Fan-In — Senior Level¶
Table of Contents¶
- Introduction
- Order Preservation Trade-offs
- Stable k-way Merge
- Backpressure Topology
- Dynamic N:
reflect.Select - Memory Model and Visibility
- Lifecycle Patterns
- Layered Fan-In
- Telemetry and Observability
- Capacity Planning
- Production Failure Modes
- Library Design
- Cheat Sheet
- Summary
Introduction¶
At the senior level, fan-in stops being a code snippet and becomes a design tool. You decide:
- Whether to preserve order or accept interleaving.
- How to handle dynamic input cardinality.
- How to instrument the merge for production telemetry.
- How the merge interacts with surrounding backpressure and lifecycle.
This file assumes fluency with the middle-level material — generics, ctx, errgroup. The new content is the design judgement.
Order Preservation Trade-offs¶
The default merge is unordered. For three reasons:
- The Go scheduler does not guarantee fairness.
- Forwarder goroutines may hit
out <- vat any time. - Even within one input, two values can race for the output.

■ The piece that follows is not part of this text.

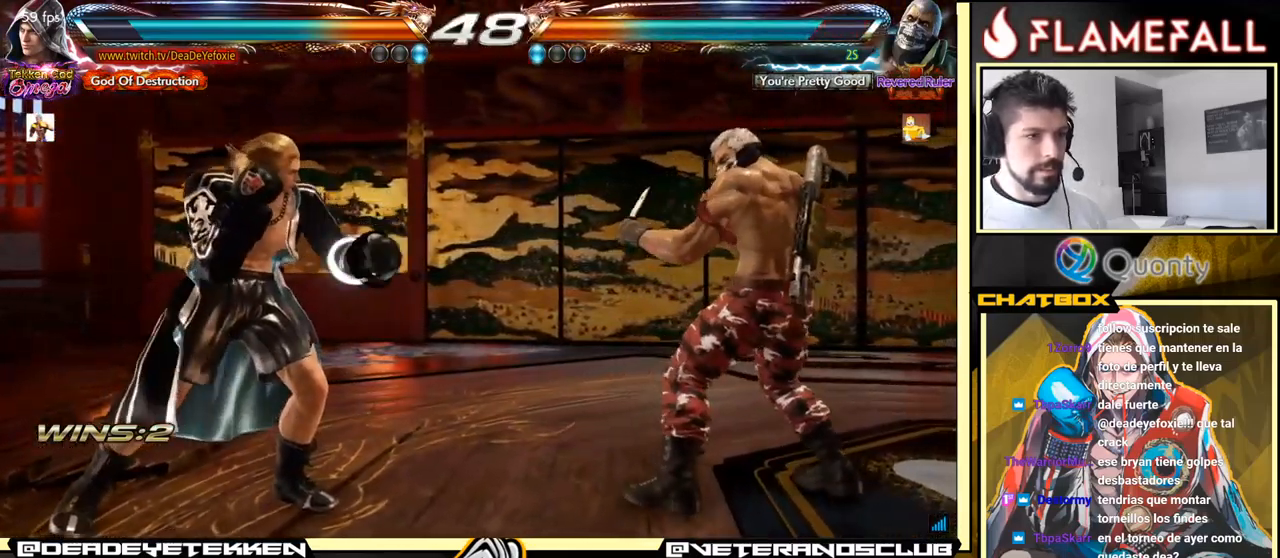
{"buttons": [], "left_stick": "left", "events": []}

If your domain requires order, you have four options:
| Option | Order | Latency | Throughput |
|---|---|---|---|
| Default merge | None | Low | High |
| Sorted downstream (buffer all) | Total | Bounded by total input size | Drops to 0 streaming |
| Tag and re-sort | Per-input | Adds latency = max stragglers | High if stragglers small |
| K-way merge | Stable | Higher constant cost | High if input streams ordered |
A k-way merge is the standard choice for "merge N already-sorted streams in order". Build with container/heap.
Stable k-way Merge¶
Each input must already be ordered. The merge picks the smallest-current-head from N inputs, emits it, advances that input.
import "container/heap"
type kHead[T any] struct {
Val T
Index int // input index
Less func(a, b T) bool
}
type kHeap[T any] struct {
items []kHead[T]
}
func (h kHeap[T]) Len() int { return len(h.items) }
func (h kHeap[T]) Less(i, j int) bool { return h.items[i].Less(h.items[i].Val, h.items[j].Val) }
func (h kHeap[T]) Swap(i, j int) { h.items[i], h.items[j] = h.items[j], h.items[i] }
func (h *kHeap[T]) Push(x any) { h.items = append(h.items, x.(kHead[T])) }
func (h *kHeap[T]) Pop() any { n := len(h.items); x := h.items[n-1]; h.items = h.items[:n-1]; return x }
func StableMerge[T any](
ctx context.Context,
less func(a, b T) bool,
cs ...<-chan T,
) <-chan T {
out := make(chan T)
go func() {
defer close(out)
h := &kHeap[T]{}
// seed with one head per input
heads := make([]<-chan T, len(cs))
copy(heads, cs)
for i, c := range cs {
select {
case <-ctx.Done(): return
case v, ok := <-c:
if ok {
heap.Push(h, kHead[T]{Val: v, Index: i, Less: less})
}
}
}
for h.Len() > 0 {
top := heap.Pop(h).(kHead[T])
select {
case <-ctx.Done(): return
case out <- top.Val:
}
select {
case <-ctx.Done(): return
case v, ok := <-heads[top.Index]:
if ok {
heap.Push(h, kHead[T]{Val: v, Index: top.Index, Less: less})
}
}
}
}()
return out
}
Cost per emission: O(log N) heap operations. Inputs must each be ordered; if they are not, the result is undefined.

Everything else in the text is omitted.